With the JAR containing the custom CQL data type classes implementations in the Cassandra installation's lib directory, Cassandra should be restarted so that it will be able to "see" these custom data type definitions.

The next code listing shows a Cassandra Query Language (CQL) statement for creating a table using the new custom type dustin.examples.cassandra.cqltypes.UnitedStatesState.

createAddress.cql
CREATE TABLE us_address
(
   id uuid,
   street1 text,
   street2 text,
   city text,
   state 'dustin.examples.cassandra.cqltypes.UnitedStatesState',
   zipcode text,
   PRIMARY KEY(id)
);

The next screen snapshot demonstrates the results of running the createAddress.cql code above by describing the created table in cqlsh.

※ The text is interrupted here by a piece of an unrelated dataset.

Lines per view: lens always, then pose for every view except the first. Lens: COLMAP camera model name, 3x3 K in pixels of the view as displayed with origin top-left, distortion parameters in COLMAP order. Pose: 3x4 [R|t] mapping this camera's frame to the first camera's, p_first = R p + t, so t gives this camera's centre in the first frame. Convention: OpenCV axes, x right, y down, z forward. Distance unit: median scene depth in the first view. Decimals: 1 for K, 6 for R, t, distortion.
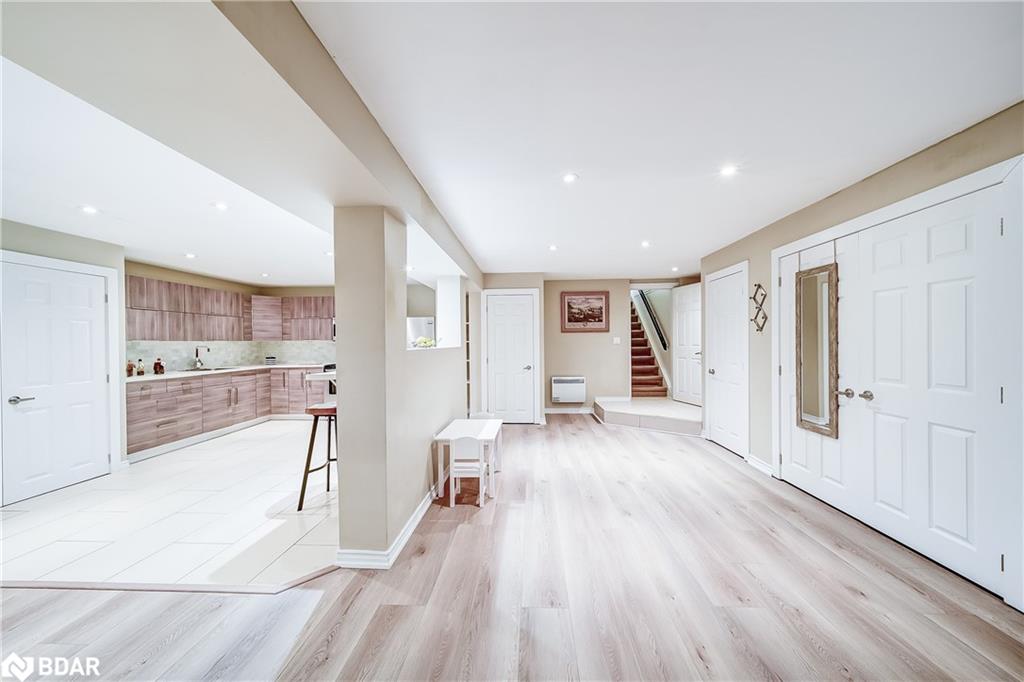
lens RADIAL K [[356.2, 0, 513.7], [0, 356.2, 342.8], [0, 0, 1]] dist [0.001730, -0.000255]
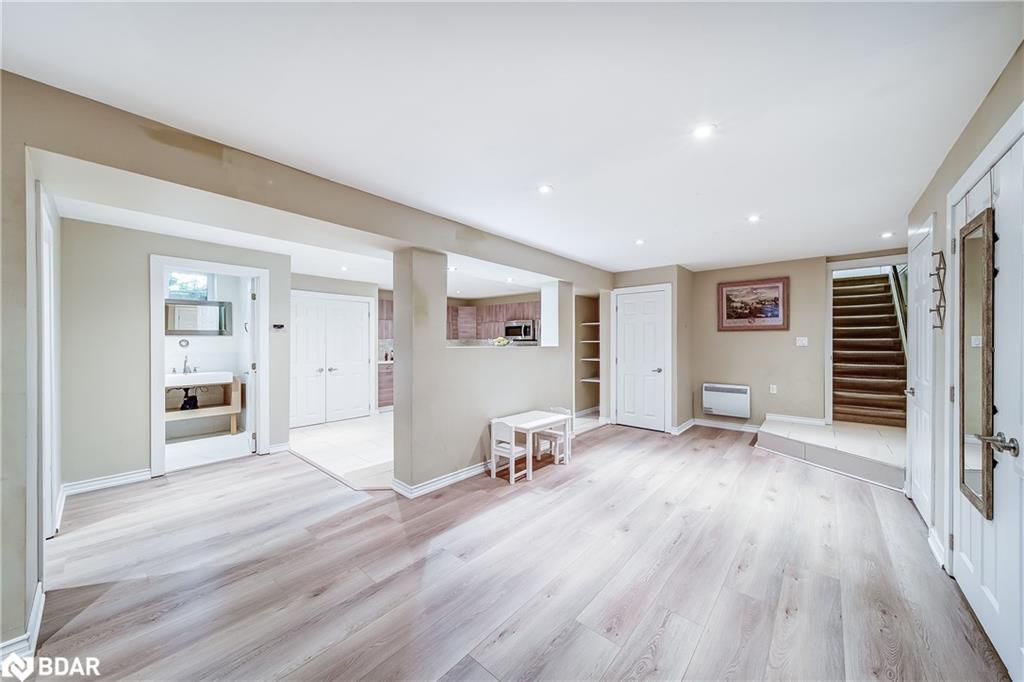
lens RADIAL K [[356.2, 0, 513.7], [0, 356.2, 342.8], [0, 0, 1]] dist [0.001730, -0.000255]
pose [[0.787753, 0.010433, -0.615903, 0.334634], [-0.008202, 0.999946, 0.006447, -0.004144], [0.615937, -0.000027, 0.787796, 0.046793]]
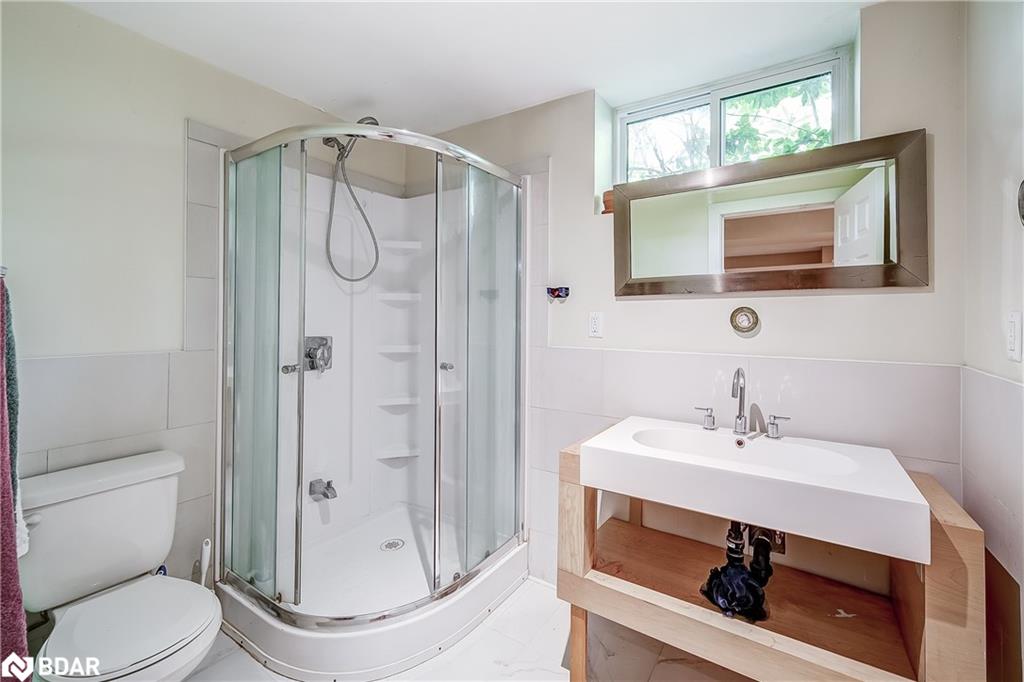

The above screen snapshot demonstrates that the custom type dustin.examples.cassandra.cqltypes.UnitedStatesState is the type for the state column of the us_address table.

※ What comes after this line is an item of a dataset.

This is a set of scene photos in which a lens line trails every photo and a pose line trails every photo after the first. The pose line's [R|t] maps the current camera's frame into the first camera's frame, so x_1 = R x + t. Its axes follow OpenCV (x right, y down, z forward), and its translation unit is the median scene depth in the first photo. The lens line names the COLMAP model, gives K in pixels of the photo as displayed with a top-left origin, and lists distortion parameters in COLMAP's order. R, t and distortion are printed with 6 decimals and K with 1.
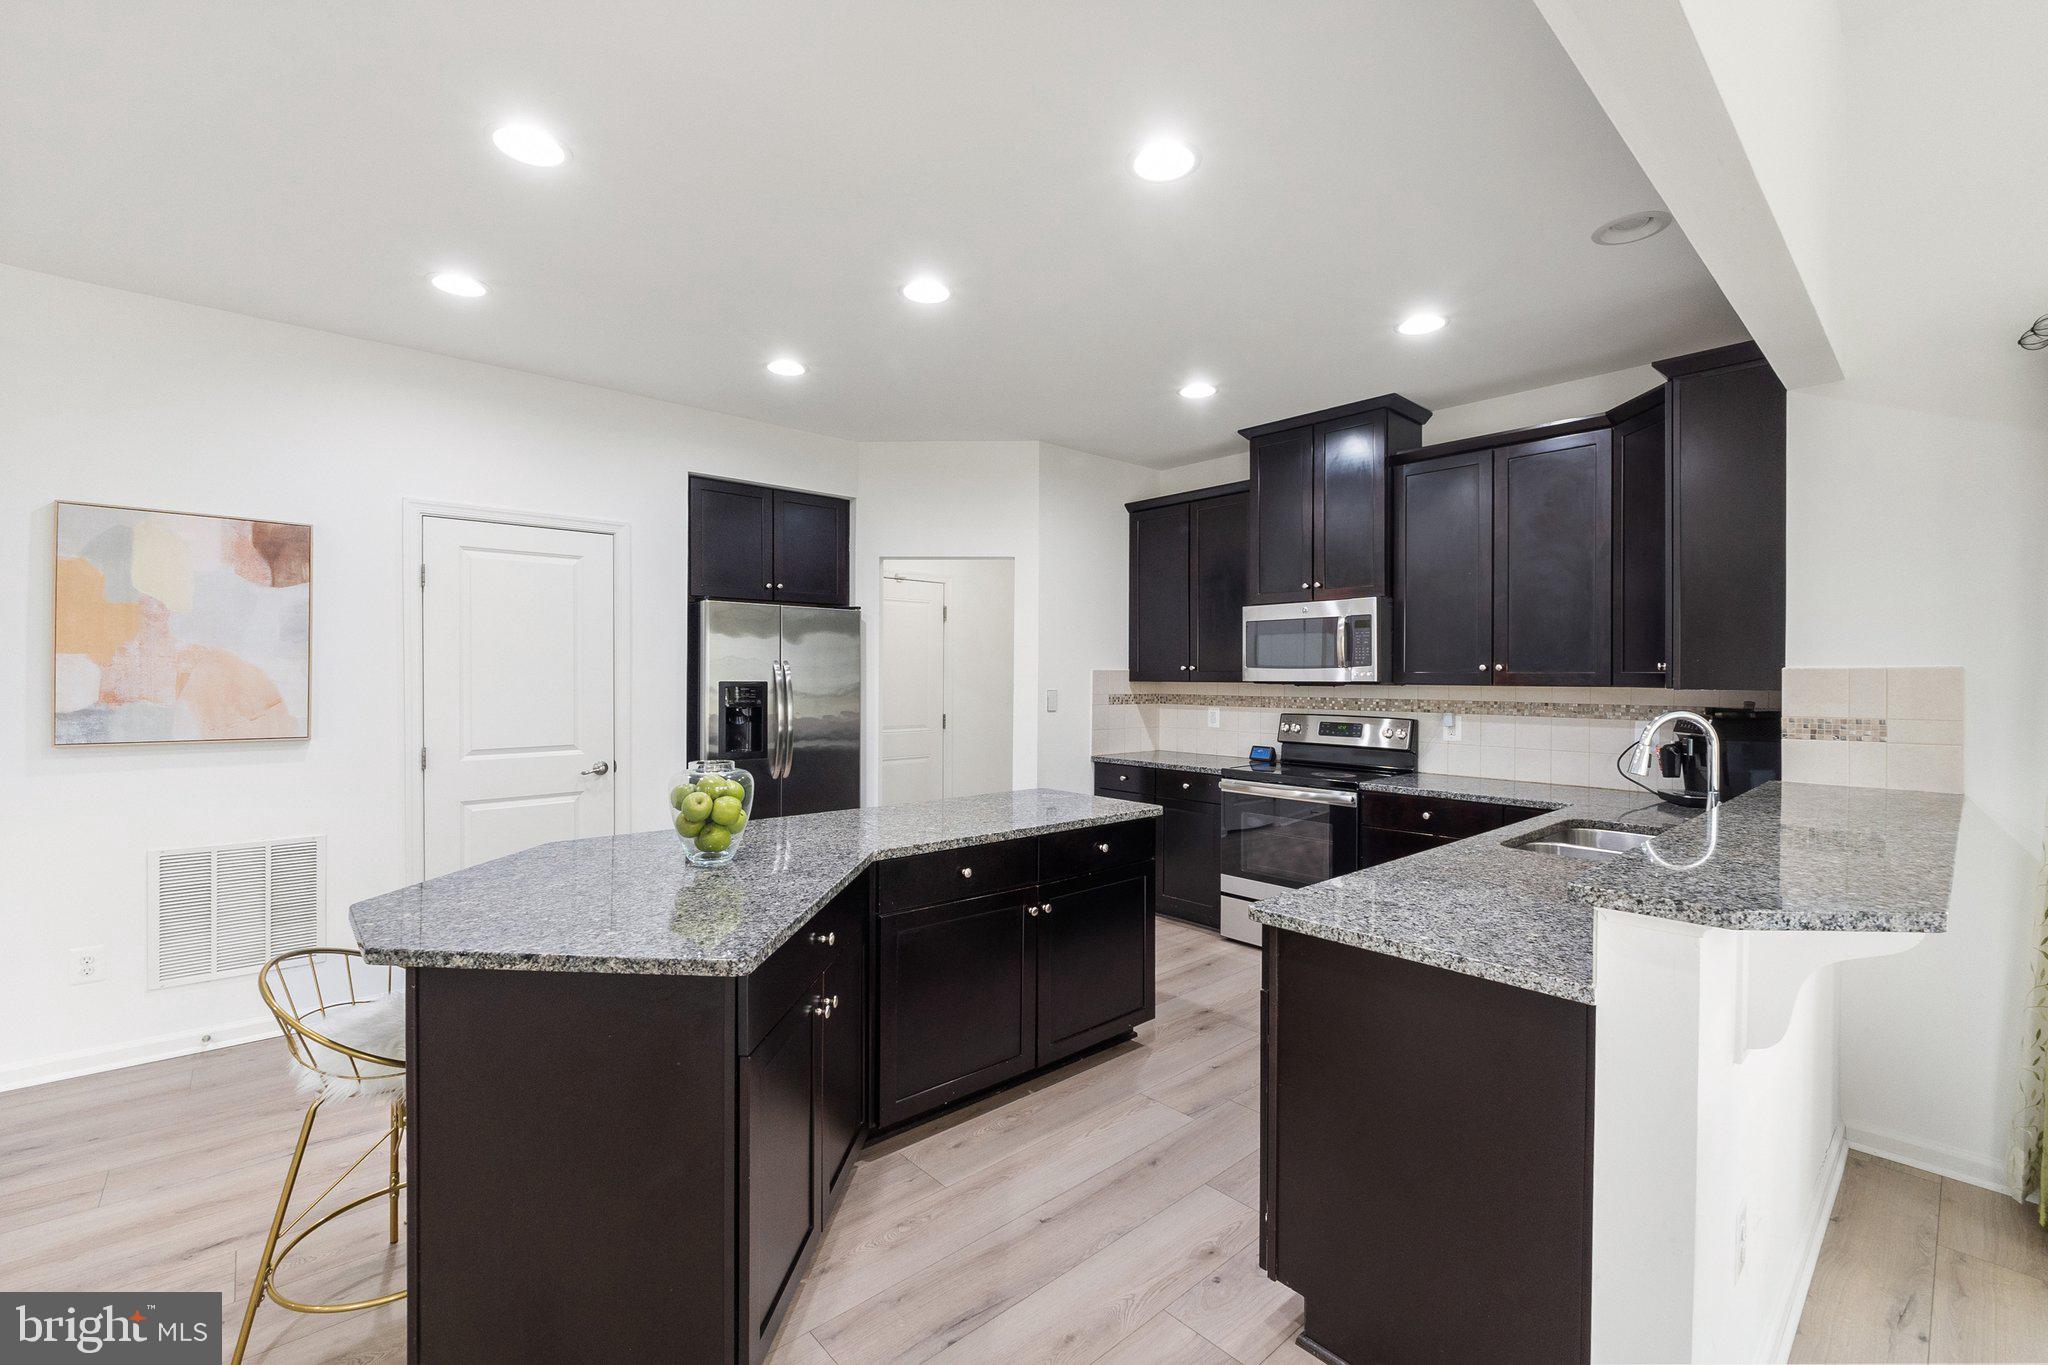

A new row can be added to the US_ADDRESS table with a normal INSERT. For example, the following screen snapshot demonstrates inserting an address with the command INSERT INTO us_address (id, street1, street2, city, state, zipcode) VALUES (blobAsUuid(timeuuidAsBlob(now())), '350 Fifth Avenue', '', 'New York', 'New York', '10118');:

Note that while the INSERT statement inserted "New York" for the state, it is stored as "NY".

If I run an INSERT statement in cqlsh using an abbreviation to start with (INSERT INTO us_address (id, street1, street2, city, state, zipcode) VALUES (blobAsUuid(timeuuidAsBlob(now())), '350 Fifth Avenue', '', 'New York', 'NY', '10118');), it still works as shown in the output shown below.

In my example, an invalid state does not prevent an INSERT from occurring, but instead persists the state as "UK" (for unknown) [see the implementation of this in UnitedStatesState.getStateAbbreviationAsByteBuffer(String)].

One of the first advantages that comes to mind justifying why one might want to implement a custom CQL datatype in Java is the ability to employ behavior similar to that provided by check constraints in relational databases. For example, in this post, my sample ensured that any state column entered for a new row was either one of the fifty states of the United States, the District of Columbia, or "UK" for unknown. No other values can be inserted into that column's value.

Another advantage of the custom data type is the ability to massage the data into a preferred form. In this example, I changed every state name to an uppercase two-digit abbreviation. In other cases, I might want to always store in uppercase or always store in lowercase or map finite sets of strings to numeric values. The custom CQL datatype allows for customized validation and representation of values in the Cassandra database.

Conclusion

This post has been an introductory look at implementing custom CQL datatypes in Cassandra. As I play with this concept more and try different things out, I hope to write another blog post on some more subtle observations that I make. As this post shows, it is fairly easy to write and use a custom CQL datatype, especially for Java developers.

1 comment:

HinD said...

Hi , I tried to implement this, but I am getting an error:
I get an error << ErrorMessage code=2000 [Syntax error in CQL query] message = "Error setting type cqltypes.UnitedStatesState: Unable to find abstract-type class 'cqltypes.UnitedStatesState' " >>


with only difference in our source code is package name: my package name is cqltypes.